Let us ask the Lord for this docility to the Spirit so that he may transform us and transform our communities, our parish, diocesan, religious communities: transform them, to always move forward in the harmony that Jesus wants for the Christian community.




Pope Francis   28.04.20 Holy Mass Casa Santa Marta (Domus Sanctae Marthae)    Tuesday of the Third Week of Easter   Acts 7: 51 - 8: 1

Pope Francis Santa Marta 28.04.20

In this time when we begin to have provisions to exit quarantine, let us pray to the Lord to give his people, to all of us, the grace of prudence and obedience to the provisions, so that the pandemic does not return.

In the first Reading of these days we listened to Stephen's martyrdom: it's a simple thing, that happened. The doctors of the Law did not tolerate the clarity of the doctrine, and as it came out they went to ask someone to say that they had heard that Stephen blaspheme against God, against the Law. And after that, they attacked him and stoned him: simple as that. It is a structure of action that is not the first: they did the same with Jesus . They tried to convince the people who were there that he was a blasphemer and they shouted: "Crucify him." This is acting like beasts. Acting like beasts, starting with false testimonies to arrive at injustice. That's the pattern. Even in the Bible there are cases like this: they did the same to Susanna , they did the same to Naboth, then Aman tried to do the same with the people of God. False news, slander that ignites the people who then demand justice. It's a lynching, a real lynching.

And so, they bring it to the judge, for the judge to give legal formality to this: but he has already been judged, the judge must be very, very brave to go against such a popular judgment, done on purpose, prepared. This is the case of Pilate: Pilate clearly saw that Jesus was innocent, but he saw the people, he washed his hands of it.
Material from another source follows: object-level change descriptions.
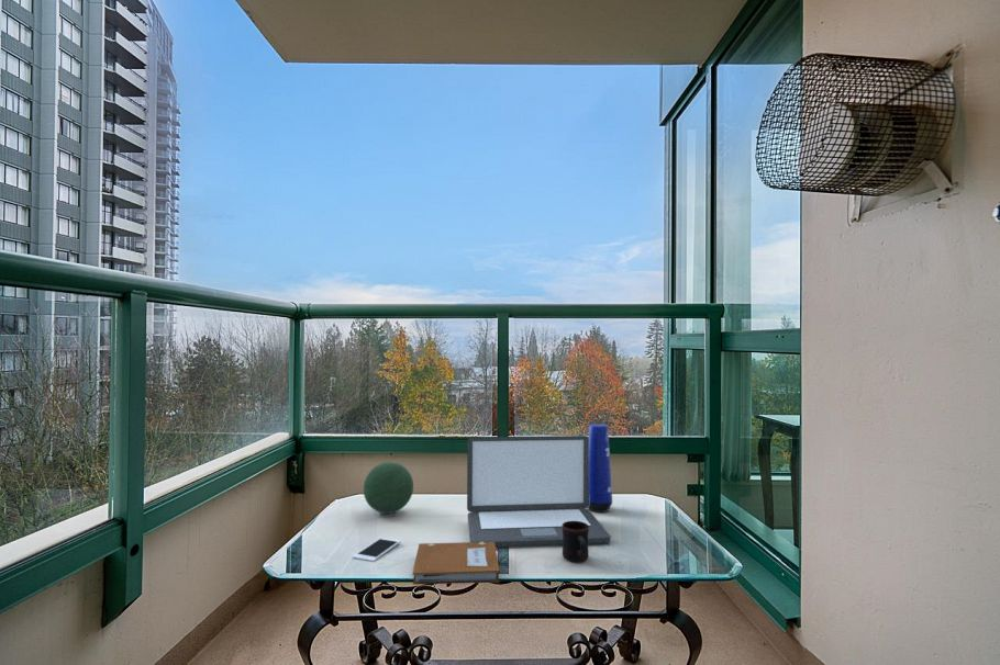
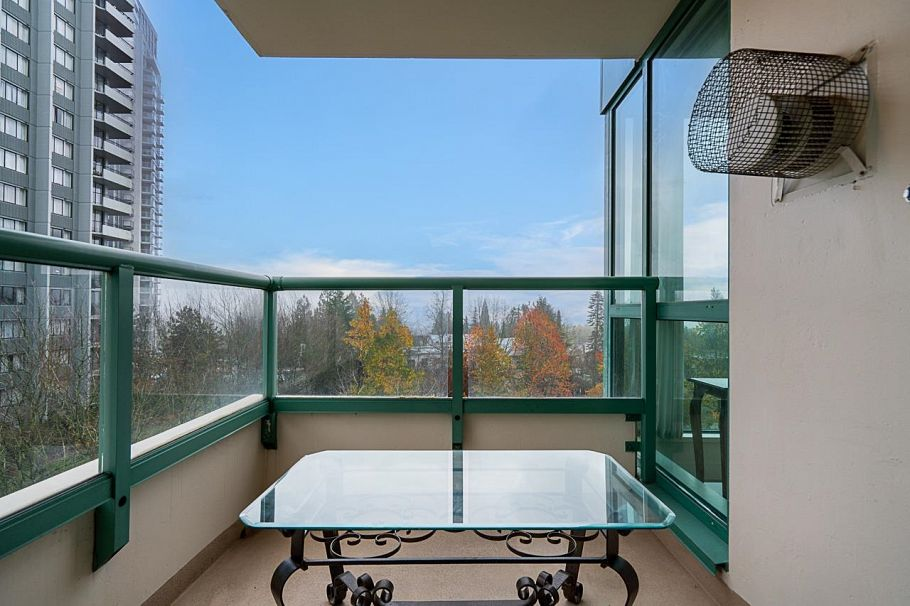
- decorative orb [363,461,414,515]
- vase [587,422,613,514]
- mug [562,521,589,563]
- laptop [466,435,611,549]
- notebook [411,541,500,586]
- cell phone [352,537,402,563]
It's a way of doing law. Even today we see it: it takes place even today, in some countries, when they want to make a coup or take out some politician so that he does not go to the elections or whatever, this is done: false news, slander, then they rely on a judge that is to their liking to create law in these types of situations that lead to a condemnation. It's a social lynching. And this is what was done with Stephen, that's how Stephen's judgment was made: brought to be judged, someone who had already been judged by the deceived people.

This also happens with today's martyrs: that judges have no chance of doing justice because they come already judged. Let us think of Asia Bibi, for example, that we have seen: ten years in prison because she had been judged by slander and a people who wanted her death. In the face of this avalanche of false news that creates opinion, so often nothing can be done: nothing can be done.
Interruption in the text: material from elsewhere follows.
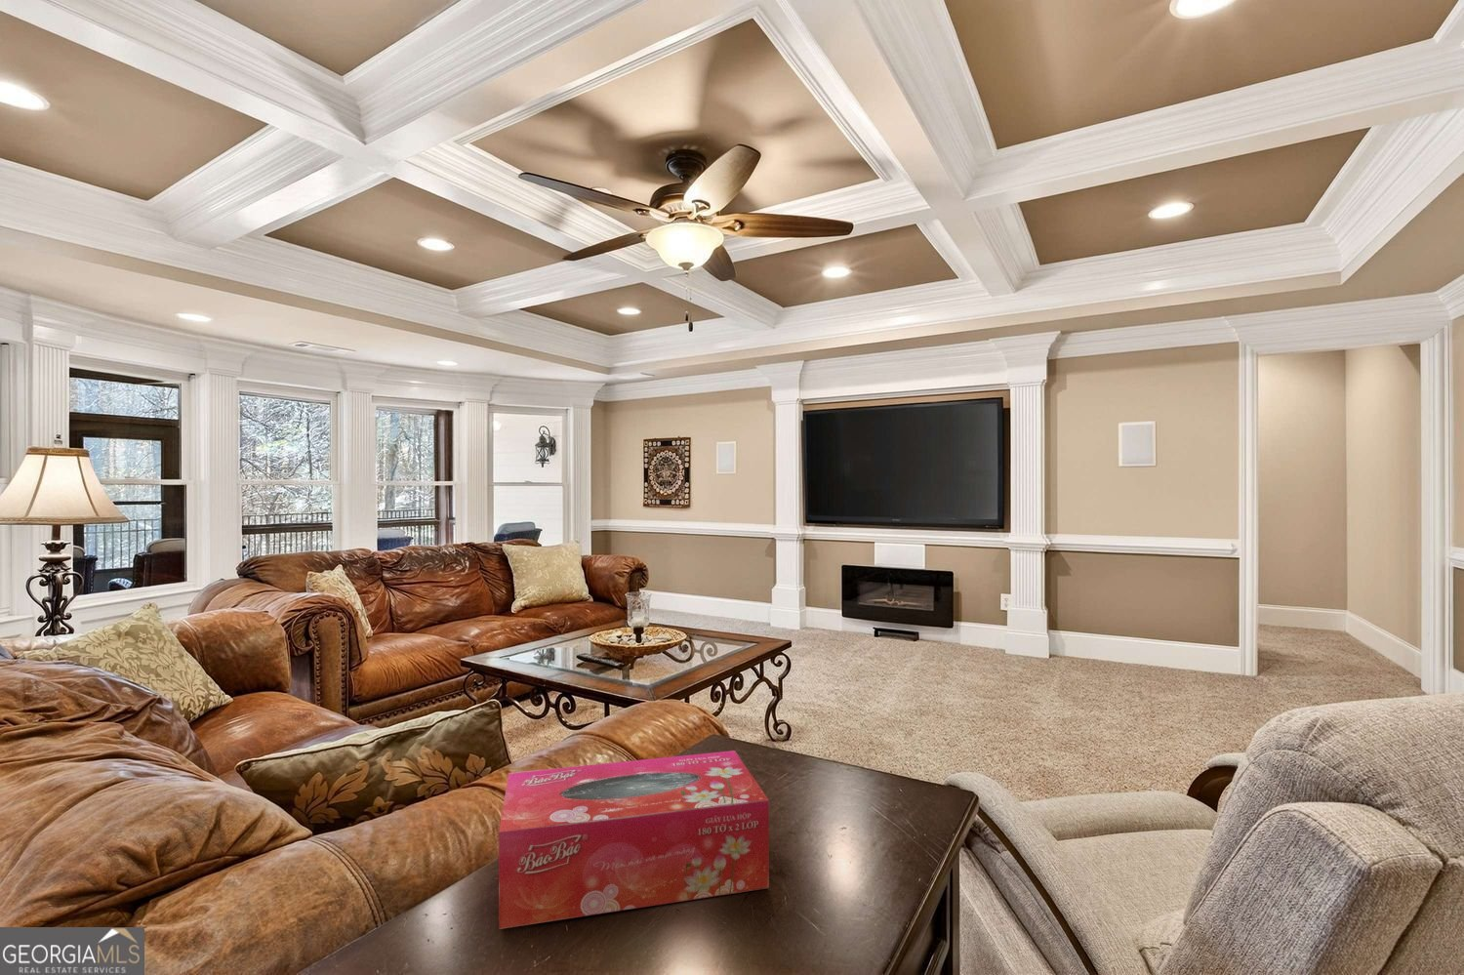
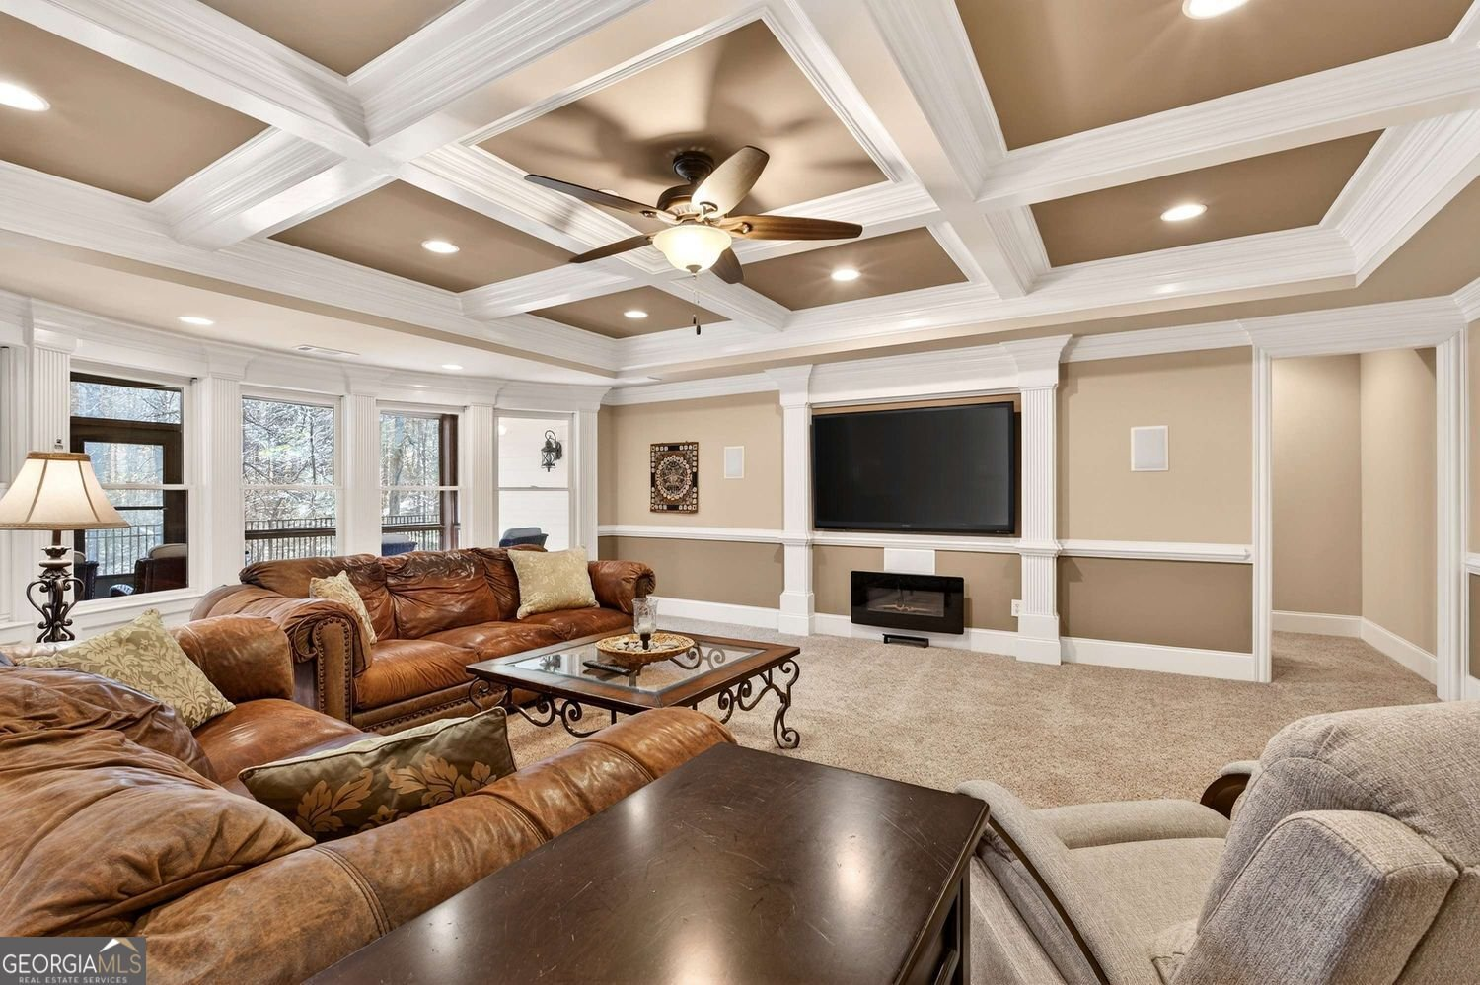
- tissue box [498,750,770,930]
I think a lot about this, the Holocaust. The Holocaust is such an example: an opinion was created against a people and then it was normal: "Yes, yes: they must be killed, they must be killed". This is a way to proceed to get rid of people who are bothering you, disturbing you.

We all know that this is not good, but what we do not know is that there is a small daily lynching that tries to condemn people, to create a bad reputation for people, to discard them, to condemn them: the little daily lynching of gossip that creates an opinion. And so often we hear someone say: "But no, this person is a good person!" – "No , no: it is said that ...", and with that "it is said that" you create an opinion to take down a person.
 
Truth is something else: truth is the testimony of the truth, of the things that a person believes; the truth is clear, it is transparent. Truth does not tolerate oppression. Let us look at Stephen, a martyr: the first martyr after Jesus. The first martyr. Let us think of the apostles: they have all given witness. And let us think of so many martyrs who – even the one of today, St. Peter Chanel – it was the chatter that created the opinion that he was against the king ... a reputation is created, and he must be killed.
 
And let us think about ourselves, of our language: so often we, with our comments, begin such a lynching. And in our Christian institutions, we have seen so many daily lynchings that were born from gossip.

May the Lord help us to be just in our judgments, not to begin or follow this mass condemnation that is provoked by gossip.